The local cryptocurrency platform Philippine Digital Asset Exchange (PDAX) is expressing optimism about the expansion of its business, seizing a promising opportunity following the Securities and Exchange Commission’s intentions to obstruct the operations of the digital currency exchange behemoth, Binance, within the Philippines.
PDAX perceives the regulatory landscape as a catalyst for its growth, capitalizing on the vacuum created by potential restrictions on Binance, a move that could redirect the attention and transactions of the cryptocurrency community toward PDAX’s platform.
PDAX Seizes Crypto Opportunity Amidst Regulatory Shifts
The envisioned market dynamics indicate a favorable environment for PDAX to establish itself as a key player in the local digital currency exchange space, further solidifying its position amidst evolving regulatory developments.
In accordance with Republic Act No. 8799, often known as the Securities Regulation Code, or SRC, Binance is not permitted to sell or offer securities to the public in the Philippines, the SEC confirmed in late November.
In order to prevent access to Binance in the Philippines, the SEC requested that the Department of Information and Communications Technology and the National Telecommunication Commission take action.

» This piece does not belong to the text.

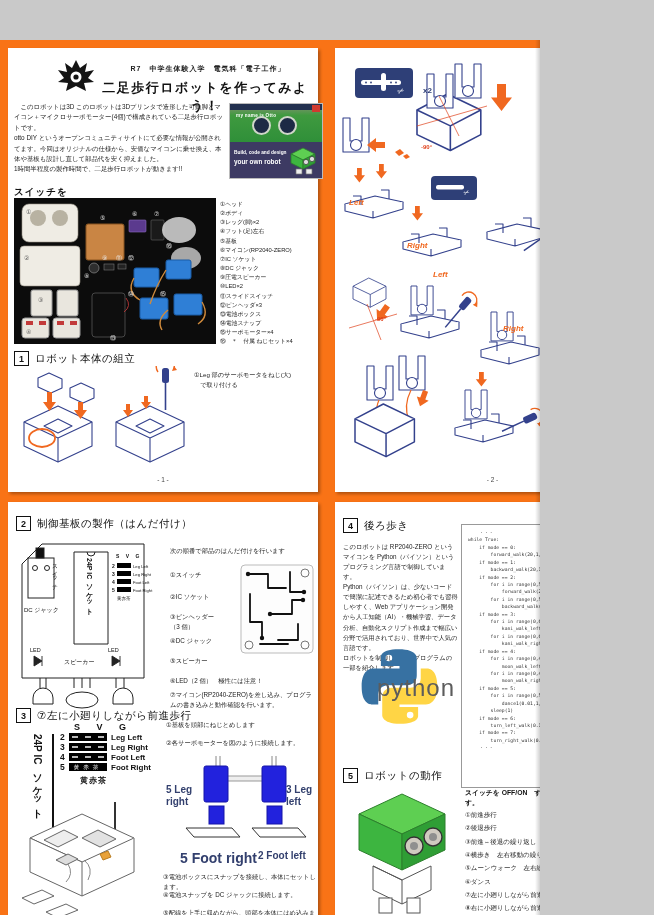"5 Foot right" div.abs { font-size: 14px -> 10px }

Regarding the regulatory framework for cryptocurrency in the country, PDAX CEO Nichel Gaba mentioned that the country’s central bank, the Bangko Sentral ng Pilipinas, continues to be in favor of various forms of financial innovation.
As of today, the market cap of cryptocurrencies stood at $1.56 trillion. Chart: TradingView.com
According to him, there has been a notable enhancement in the supervisory capabilities of the central bank this year. He emphasized that the current regulatory requirements are considerably more intricate compared to previous standards.
“This year, they really improved their supervisory capabilities […] the requirements are much more complex than it was,” Gaba said.
PDAX Poised To Capitalize On Binance Ban
A ban on Binance, according to Gaba, will force thousands of Filipinos to look for other legal avenues to exchange their digital assets, such as Bitcoin. PDAX aims to attract a portion of these disgruntled merchants who might first be hesitant to transact on a local platform.
Similarly, Gaba thinks that the large-scale departure of Binance traders will increase the amount of cryptocurrency traded in the Philippines to $6 billion by 2024.
Investors in the Philippines who have assets on Binance will have three months from the date of the advisory’s issue to withdraw their funds before the ban takes effect.
PDAX previously stated that cryptocurrency is gaining popularity in the Philippines and is gradually becoming widely accepted.
Nevertheless, like other forms of trade, the cryptocurrency market has had a period of decline since then, which was exacerbated by the challenges encountered by Binance, the world’s largest cryptocurrency exchange.